On the other hand, this plane would be a rigid airship. It would hold it's shape regardless of pressure inside (within limits, too much or too little, pop or squish.) My point here is that comparing rigid airships to blimps in lifting volume is not that simple. Also, rigid airships can have much better areodynamics than blimps. Oh, and they do not constantly change shape. If you want to go higher, either have the gas bags inside only partly full at the fround (limits lift, does not waste gas) or add valves and vent it (limits range, cause you will not have enough lift when you decend again, unless you use ballast . . .)
I take this article with a large bucket of salt too, but not for any of the reasons you listed.
Laws are horrible moral guides, moral guides make even worse laws.
Sounds a little like Tom Swift's Paraplane (which used an external gasbag) from Tom Swift and His Electronic Retroscope, Grossett & Dunlap, 1959.
Aside from perpmo in general, using stored compressed air to power the compressors to gather more compressed air? That was iterated at least twice. The Engineer in me would not tolerate a second audition for an exact count of banal pseudo-scientific nuggets...that one is a deal killer all by itself.
"If no one tilts at windmills, the damn things will take over the world!"- christian simpleman
On the 10th of February 1972, in New Scientist magazine, Daedalus proposed a similar scheme, using ammonia as the working fluid:
"... one might think, a balloon filled with ammonia would rise rapidly to 25,000 feet, and then lose lift by the liquefaction of its gas."
"... overcome this by putting his ammonia in a somewhat elastic balloon which will always squeeze it to about 0.1 atmospheres greater pressure than the atmosphere outside. This will raise its condensation-point sufficiently for the ammonia to liquefy at about 34,000 feet."

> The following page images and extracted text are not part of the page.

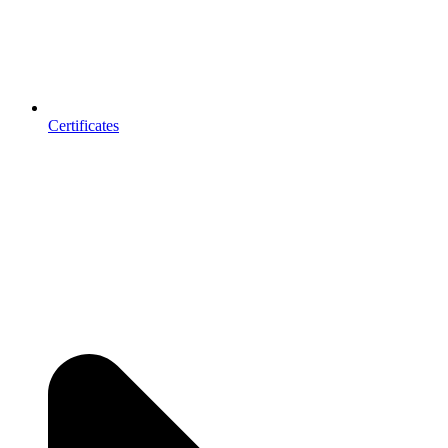
Certificates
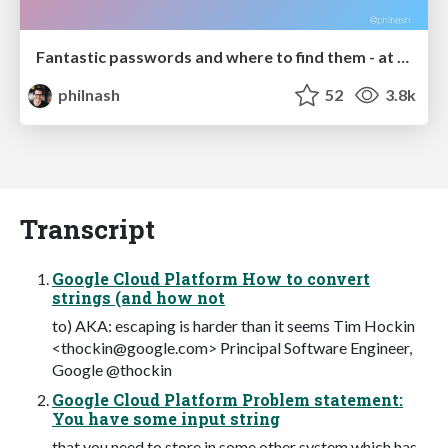
Fantastic passwords and where to find them - at NoRuKo
philnash
52
3.8k
Transcript
Google Cloud Platform How to convert
strings (and how not
to) AKA: escaping is harder than it seems Tim Hockin
<
thockin@google.com
> Principal Software Engineer,
Google @thockin
Google Cloud Platform Problem statement:
You have some input string
that you need to store in some other system which has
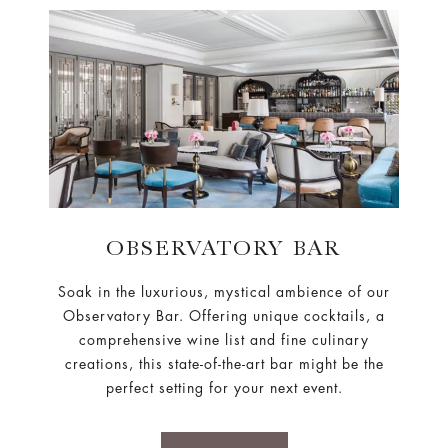
OBSERVATORY BAR
Soak in the luxurious, mystical ambience of our
Observatory Bar. Offering unique cocktails, a
comprehensive wine list and fine culinary
creations, this state-of-the-art bar might be the
perfect setting for your next event.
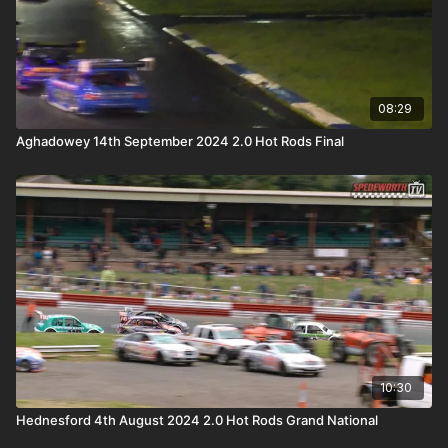
08:29
Aghadowey 14th September 2024 2.0 Hot Rods Final
10:30
Hednesford 4th August 2024 2.0 Hot Rods Grand National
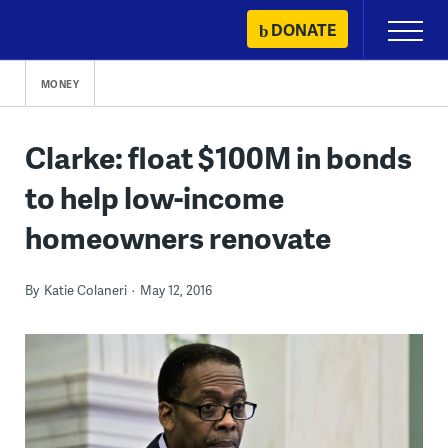
Skip
DONATE
Primary
to
Menu
content
MONEY
Clarke: float $100M in bonds
to help low-income
homeowners renovate
By
Katie Colaneri
May 12, 2016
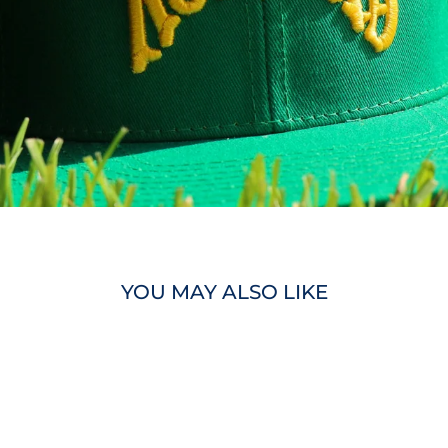
YOU MAY ALSO LIKE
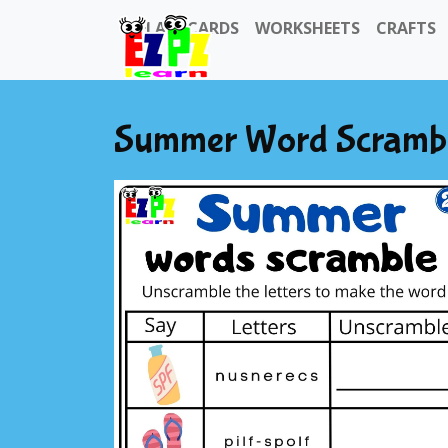
FLASHCARDS
WORKSHEETS
CRAFTS
Summer Word Scramble 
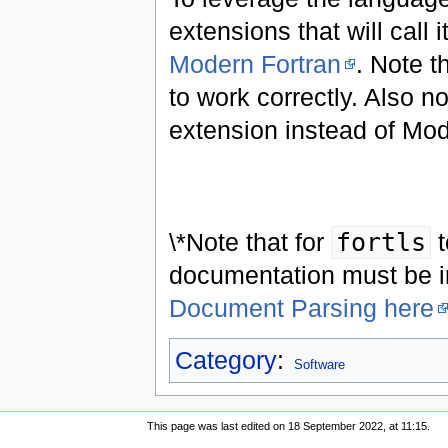
extensions that will call 
Modern Fortran
. Note t
to work correctly. Also 
extension instead of Mod
\*Note that for
fortls
t
documentation must be i
Document Parsing here
Category
:
Software
This page was last edited on 18 September 2022, at 11:15.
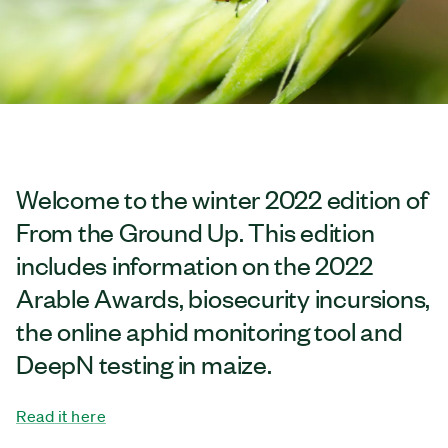
Welcome to the winter 2022 edition of
From the Ground Up. This edition
includes information on the 2022
Arable Awards, biosecurity incursions,
the online aphid monitoring tool and
DeepN testing in maize.
Read it here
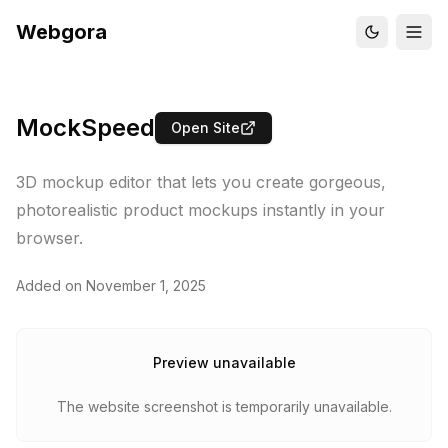
Webgora
MockSpeed
Open Site
3D mockup editor that lets you create gorgeous,
photorealistic product mockups instantly in your
browser.
Added on
November 1, 2025
Preview unavailable
The website screenshot is temporarily unavailable.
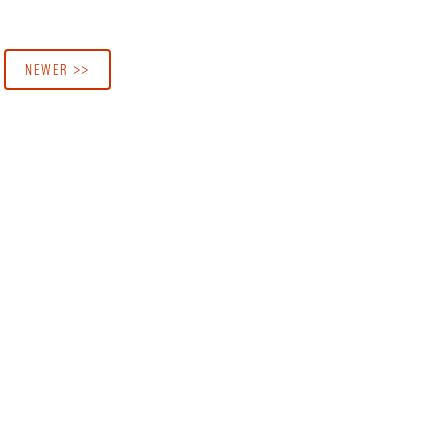
NEWER >>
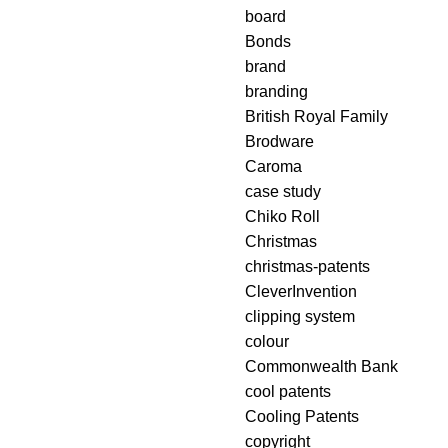
board
Bonds
brand
branding
British Royal Family
Brodware
Caroma
case study
Chiko Roll
Christmas
christmas-patents
CleverInvention
clipping system
colour
Commonwealth Bank
cool patents
Cooling Patents
copyright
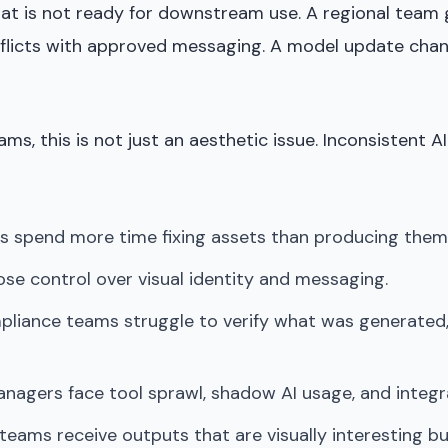
at is not ready for downstream use. A regional team
flicts with approved messaging. A model update cha
ams, this is not just an aesthetic issue. Inconsistent 
s spend more time fixing assets than producing them
se control over visual identity and messaging.
pliance teams struggle to verify what was generated,
nagers face tool sprawl, shadow AI usage, and integr
ams receive outputs that are visually interesting but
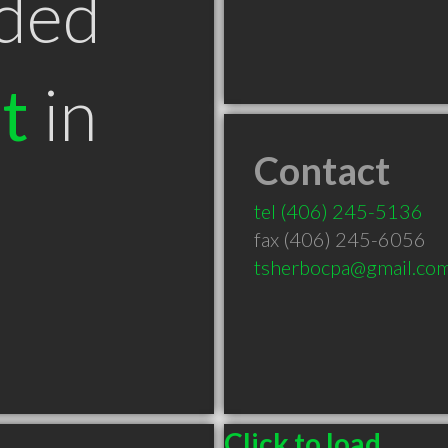
ded
t
in
Contact
T
tel
(406) 245-5136
fax (406) 245-6056
tsherbocpa@gmail.co
Click to load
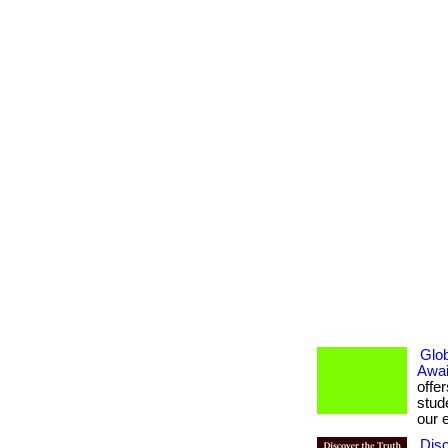
Glob
Awai
offe
stud
our e
Dis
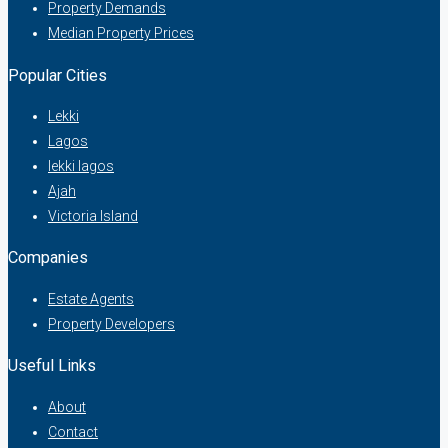
Property Demands
Median Property Prices
Popular Cities
Lekki
Lagos
lekki lagos
Ajah
Victoria Island
Companies
Estate Agents
Property Developers
Useful Links
About
Contact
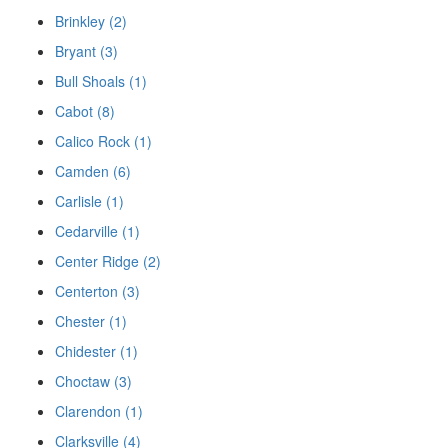
Brinkley (2)
Bryant (3)
Bull Shoals (1)
Cabot (8)
Calico Rock (1)
Camden (6)
Carlisle (1)
Cedarville (1)
Center Ridge (2)
Centerton (3)
Chester (1)
Chidester (1)
Choctaw (3)
Clarendon (1)
Clarksville (4)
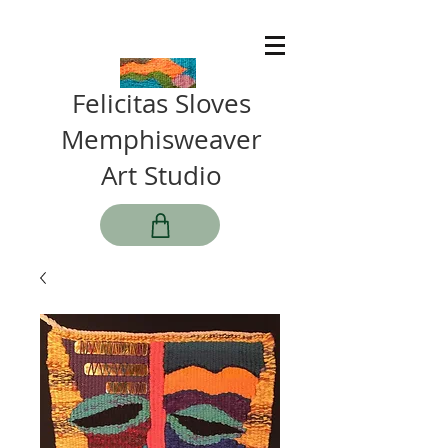
Felicitas Sloves
Memphisweaver
Art Studio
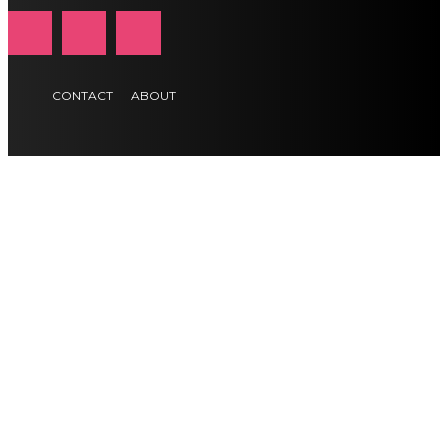
CONTACT
ABOUT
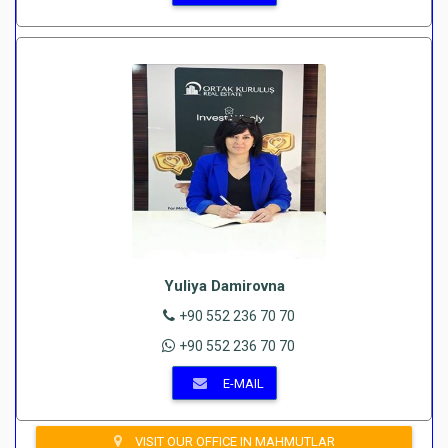
Yuliya Damirovna
+90 552 236 70 70
+90 552 236 70 70
E-MAIL
VISIT OUR OFFICE IN MAHMUTLAR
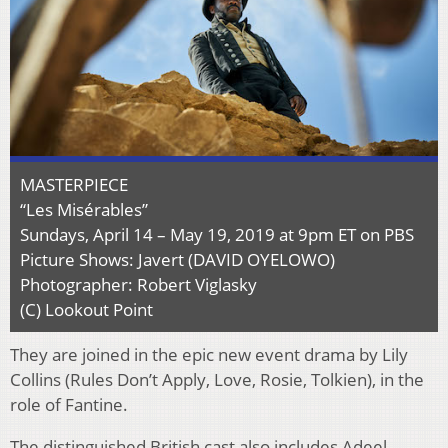
MASTERPIECE
“Les Misérables”
Sundays, April 14 – May 19, 2019 at 9pm ET on PBS
Picture Shows: Javert (DAVID OYELOWO)
Photographer: Robert Viglasky
(C) Lookout Point
They are joined in the epic new event drama by Lily
Collins (Rules Don’t Apply, Love, Rosie, Tolkien), in the
role of Fantine.
The distinguished British cast also includes Adeel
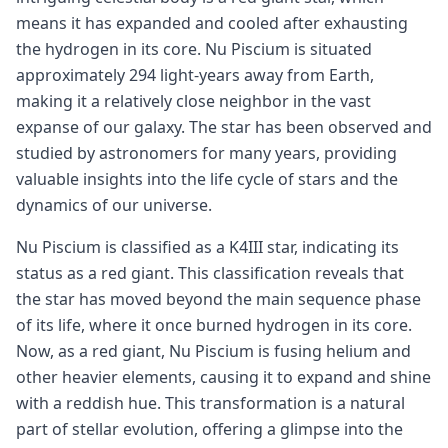
means it has expanded and cooled after exhausting
the hydrogen in its core. Nu Piscium is situated
approximately 294 light-years away from Earth,
making it a relatively close neighbor in the vast
expanse of our galaxy. The star has been observed and
studied by astronomers for many years, providing
valuable insights into the life cycle of stars and the
dynamics of our universe.
Nu Piscium is classified as a K4III star, indicating its
status as a red giant. This classification reveals that
the star has moved beyond the main sequence phase
of its life, where it once burned hydrogen in its core.
Now, as a red giant, Nu Piscium is fusing helium and
other heavier elements, causing it to expand and shine
with a reddish hue. This transformation is a natural
part of stellar evolution, offering a glimpse into the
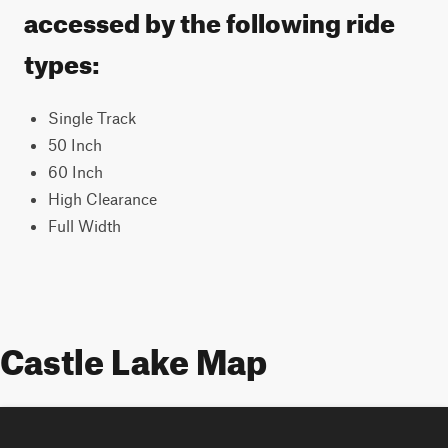
accessed by the following ride
types:
Single Track
50 Inch
60 Inch
High Clearance
Full Width
Castle Lake Map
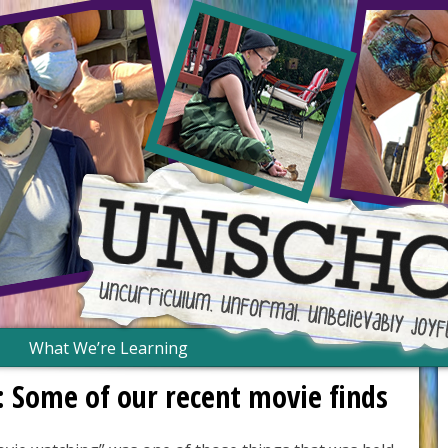
What We’re Learning
: Some of our recent movie finds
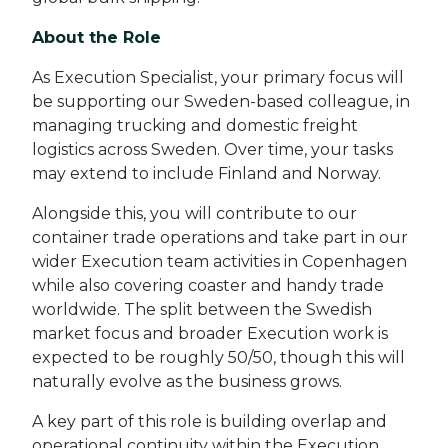
About the Role
As Execution Specialist, your primary focus will
be supporting our Sweden-based colleague, in
managing trucking and domestic freight
logistics across Sweden. Over time, your tasks
may extend to include Finland and Norway.
Alongside this, you will contribute to our
container trade operations and take part in our
wider Execution team activities in Copenhagen
while also covering coaster and handy trade
worldwide. The split between the Swedish
market focus and broader Execution work is
expected to be roughly 50/50, though this will
naturally evolve as the business grows.
A key part of this role is building overlap and
operational continuity within the Execution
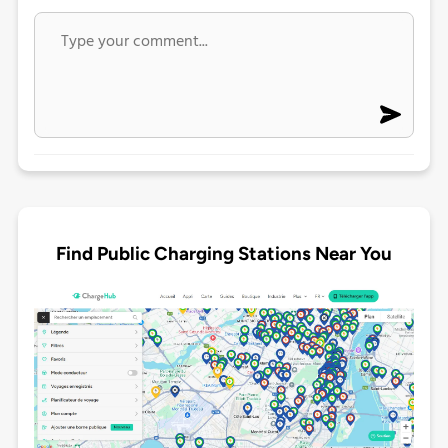
Find Public Charging Stations Near You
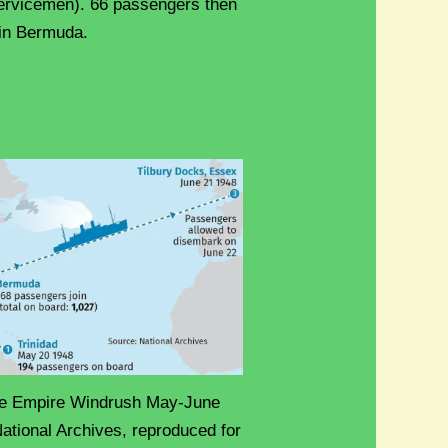
ervicemen). 66 passengers then
 in Bermuda.
the Empire Windrush May-June
ational Archives, reproduced for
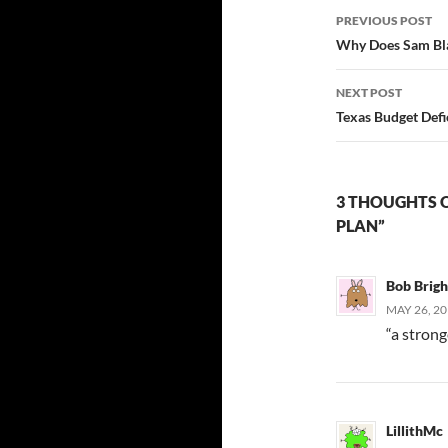
Post
PREVIOUS POST
navigatio
Why Does Sam Blak
NEXT POST
Texas Budget Defic
3 THOUGHTS O
PLAN”
Bob Brig
MAY 26, 20
“a stron
LillithMc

It seems that someone has been taking Daedalus seriously, but when they did the math, they found that the ammonia was a bit troublesome, and they now seek to do without it.
You can read a copy of the original Daedalus column in "The Inventions of Daedalus: A Compendium of Plausible Schemes" by David E.H. Jones, W.H. Freeman & Co 1982. ISBN 0-7167-1412-4.
Regards.
Six boxes to use in the defense of liberty: letter, soap, ballot, witness, jury, ammo.